By snuffing out these souls, they wanted to maim a nation on the verge of becoming an independent country.
They killed our educationists, doctors, journalists, and artists — those who were a guiding light for us.
The intention was clear: The Pakistanis wanted to destroy the intellectual backbone of a nation.
Today, we will commemorate this day by offering flowers and respect at the Martyred Intellectuals Memorial and the Rayerbazar Killing Ground, our TV channels will broadcast special programs, newspapers will run articles, and we will have discussions on the matter.
Like every year, our leaders and eminent persons will again urge all of us to build a knowledge-based society.
Now, what happens in a knowledge-based society? What do the state and its citizens need to do in order to create such a society? It is an environment in which everyone in the society is well-educated and the state relies on the people’s knowledge to drive innovations which advance the social, economic, and political dynamic of the country in an ever-changing world.
In a knowledge-seeking society, it is imperative that education is given the highest priority in all spheres of life.
If Bangladesh had not lost its most knowledgeable people, it would have become one of the most advanced nations in the world by now. The spirit of the martyrs would have driven us to develop a nation in which the citizens are not only literate, but also truly educated.
If we were genuinely passionate and respectful regarding the vision of our martyrs, we would have committed ourselves to developing a single holistic education system in our country. But we simply didn’t care. We have allowed our education to become disorganized and inefficient, creating different forms of educational models in the process.
We have three streams of education in the country now: Bangla, Arabic, and English. I still don’t understand the need for Arabic and English streams of education.
The creation of Islamic seminaries had a historical reason. But we didn’t upgrade them to a knowledge-oriented medium. On the other hand, there are many Islamic countries that have updated their Islam-based systems to include science and philosophy.
Then came the costly English medium stream of education. Suddenly, society realized that we had to learn the English language in order to keep up with the world. This, in turn, created another great division among the learners of our society.
What happened to the English language schooling that we had received for 12 long years in our Bangla medium schools? Were the rest of us unable to learn English by having it as a compulsory subject?
But, then again, why do we have to learn English in the first place?
What do countries like Japan, China, and Russia do when it comes to communicating and learning through the English language? I’m not sure whether they also have English medium schools but I’m quite sure that they don’t have to pursue higher education in a foreign language.
Why do we have to do that? Why don’t we have all the textbooks at the university level in our own language?
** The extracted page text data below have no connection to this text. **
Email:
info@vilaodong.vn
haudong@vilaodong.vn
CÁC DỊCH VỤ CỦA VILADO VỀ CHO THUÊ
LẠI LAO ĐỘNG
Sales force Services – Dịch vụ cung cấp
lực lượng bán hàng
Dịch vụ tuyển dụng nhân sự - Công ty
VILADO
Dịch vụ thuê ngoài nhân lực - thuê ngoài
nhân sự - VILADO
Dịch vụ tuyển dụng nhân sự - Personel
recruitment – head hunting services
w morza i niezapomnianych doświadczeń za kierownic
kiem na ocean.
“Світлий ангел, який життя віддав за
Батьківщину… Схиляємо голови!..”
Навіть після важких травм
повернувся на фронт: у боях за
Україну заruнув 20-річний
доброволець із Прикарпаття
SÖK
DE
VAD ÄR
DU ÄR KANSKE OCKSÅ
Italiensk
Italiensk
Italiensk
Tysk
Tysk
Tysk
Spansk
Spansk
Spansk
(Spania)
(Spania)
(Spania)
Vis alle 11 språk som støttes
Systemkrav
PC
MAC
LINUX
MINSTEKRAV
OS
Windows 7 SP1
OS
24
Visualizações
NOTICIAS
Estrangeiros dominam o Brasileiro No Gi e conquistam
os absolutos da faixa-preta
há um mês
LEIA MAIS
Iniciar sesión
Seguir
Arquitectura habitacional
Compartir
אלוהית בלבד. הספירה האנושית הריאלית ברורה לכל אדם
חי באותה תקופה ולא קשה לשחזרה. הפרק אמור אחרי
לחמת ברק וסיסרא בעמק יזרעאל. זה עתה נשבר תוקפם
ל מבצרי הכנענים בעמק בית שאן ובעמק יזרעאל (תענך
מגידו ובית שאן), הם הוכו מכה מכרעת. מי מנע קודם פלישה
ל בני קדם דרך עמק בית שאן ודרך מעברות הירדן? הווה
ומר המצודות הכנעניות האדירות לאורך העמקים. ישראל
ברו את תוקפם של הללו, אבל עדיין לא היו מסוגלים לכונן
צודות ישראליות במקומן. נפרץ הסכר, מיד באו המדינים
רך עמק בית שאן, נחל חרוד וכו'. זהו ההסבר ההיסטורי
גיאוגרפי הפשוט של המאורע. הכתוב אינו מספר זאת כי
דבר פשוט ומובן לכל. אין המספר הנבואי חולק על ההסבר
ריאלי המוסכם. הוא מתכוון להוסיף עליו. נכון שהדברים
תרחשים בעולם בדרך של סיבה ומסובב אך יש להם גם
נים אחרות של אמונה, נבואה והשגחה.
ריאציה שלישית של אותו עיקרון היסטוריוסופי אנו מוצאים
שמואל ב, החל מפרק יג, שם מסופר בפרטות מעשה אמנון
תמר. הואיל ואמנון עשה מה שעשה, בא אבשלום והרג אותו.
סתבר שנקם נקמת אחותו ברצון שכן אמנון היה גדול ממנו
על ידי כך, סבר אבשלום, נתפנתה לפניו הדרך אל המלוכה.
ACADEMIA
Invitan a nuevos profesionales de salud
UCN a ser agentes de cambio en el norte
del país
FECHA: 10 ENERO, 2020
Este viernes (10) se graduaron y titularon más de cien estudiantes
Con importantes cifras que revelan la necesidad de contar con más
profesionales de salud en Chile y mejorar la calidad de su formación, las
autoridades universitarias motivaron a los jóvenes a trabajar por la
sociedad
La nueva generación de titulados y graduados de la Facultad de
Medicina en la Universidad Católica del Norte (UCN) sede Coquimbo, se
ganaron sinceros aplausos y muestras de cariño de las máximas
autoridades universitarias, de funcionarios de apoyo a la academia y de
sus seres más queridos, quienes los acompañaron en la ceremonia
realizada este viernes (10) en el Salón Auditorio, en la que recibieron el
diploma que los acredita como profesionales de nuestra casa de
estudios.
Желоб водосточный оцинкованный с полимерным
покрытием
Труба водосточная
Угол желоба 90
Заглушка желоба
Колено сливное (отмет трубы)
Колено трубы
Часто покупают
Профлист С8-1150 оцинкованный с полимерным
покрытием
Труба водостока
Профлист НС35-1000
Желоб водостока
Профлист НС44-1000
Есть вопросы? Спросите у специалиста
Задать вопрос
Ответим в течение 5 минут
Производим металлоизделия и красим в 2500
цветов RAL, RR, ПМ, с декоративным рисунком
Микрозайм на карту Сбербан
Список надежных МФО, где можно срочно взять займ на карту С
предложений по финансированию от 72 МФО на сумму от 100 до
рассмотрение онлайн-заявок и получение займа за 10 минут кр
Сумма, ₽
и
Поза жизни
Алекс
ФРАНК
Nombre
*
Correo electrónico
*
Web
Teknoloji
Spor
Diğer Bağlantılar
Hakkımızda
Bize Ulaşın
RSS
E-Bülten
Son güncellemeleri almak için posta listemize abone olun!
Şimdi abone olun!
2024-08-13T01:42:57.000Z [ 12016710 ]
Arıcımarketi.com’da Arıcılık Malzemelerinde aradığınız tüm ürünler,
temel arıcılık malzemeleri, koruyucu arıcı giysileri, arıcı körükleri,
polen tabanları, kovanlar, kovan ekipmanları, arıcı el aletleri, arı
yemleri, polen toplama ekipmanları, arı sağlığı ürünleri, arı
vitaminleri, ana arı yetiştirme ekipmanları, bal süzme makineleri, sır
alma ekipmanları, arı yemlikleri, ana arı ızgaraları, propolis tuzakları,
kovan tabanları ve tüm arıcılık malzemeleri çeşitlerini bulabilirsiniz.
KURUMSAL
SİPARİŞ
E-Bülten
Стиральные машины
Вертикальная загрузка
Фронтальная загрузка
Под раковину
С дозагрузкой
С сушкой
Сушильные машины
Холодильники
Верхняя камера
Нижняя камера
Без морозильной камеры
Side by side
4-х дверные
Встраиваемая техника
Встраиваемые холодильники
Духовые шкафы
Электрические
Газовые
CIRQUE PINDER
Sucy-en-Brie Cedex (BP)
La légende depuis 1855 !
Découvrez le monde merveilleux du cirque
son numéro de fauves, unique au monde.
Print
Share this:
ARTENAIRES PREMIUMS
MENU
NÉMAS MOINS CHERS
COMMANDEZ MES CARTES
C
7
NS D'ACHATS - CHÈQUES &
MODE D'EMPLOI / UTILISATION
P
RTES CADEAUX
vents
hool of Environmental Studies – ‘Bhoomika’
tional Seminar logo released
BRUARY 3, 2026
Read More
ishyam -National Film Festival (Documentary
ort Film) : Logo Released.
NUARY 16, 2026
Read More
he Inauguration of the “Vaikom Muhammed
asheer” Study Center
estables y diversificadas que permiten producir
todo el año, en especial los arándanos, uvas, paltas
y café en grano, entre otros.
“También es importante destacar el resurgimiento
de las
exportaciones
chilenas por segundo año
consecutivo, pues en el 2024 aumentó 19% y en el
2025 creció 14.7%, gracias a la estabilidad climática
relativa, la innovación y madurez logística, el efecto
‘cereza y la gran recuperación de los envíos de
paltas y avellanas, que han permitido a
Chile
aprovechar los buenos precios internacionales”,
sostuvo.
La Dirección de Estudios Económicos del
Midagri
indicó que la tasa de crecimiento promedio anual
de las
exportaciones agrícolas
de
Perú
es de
I don’t think it would be very difficult, or we would fall back if we studied all the sciences in Bangla.
If our martyred intellectuals were still among us, I’m sure they would have advised us to earn knowledge through our Bangla language. If we were designing our education sector keeping them in mind, we wouldn’t have had so many distortions in our education system.
I must also say that our martyrs wouldn’t have envisioned any party politics in higher education either. As we can see, the education in our universities has always been disrupted by party politics.
The universities have been used and abused for power-mongering and our leaders forgot about what our children were learning.
The university campuses of independent Bangladesh are not the place for your political hunger. It is the place to nurture the citizens who will contribute to the future of Bangladesh.
Therefore, if we really cared for those enlightened souls who had sacrificed their lives for the freedom of this country, we would have applied their knowledge and wisdom for the continued betterment of our nation.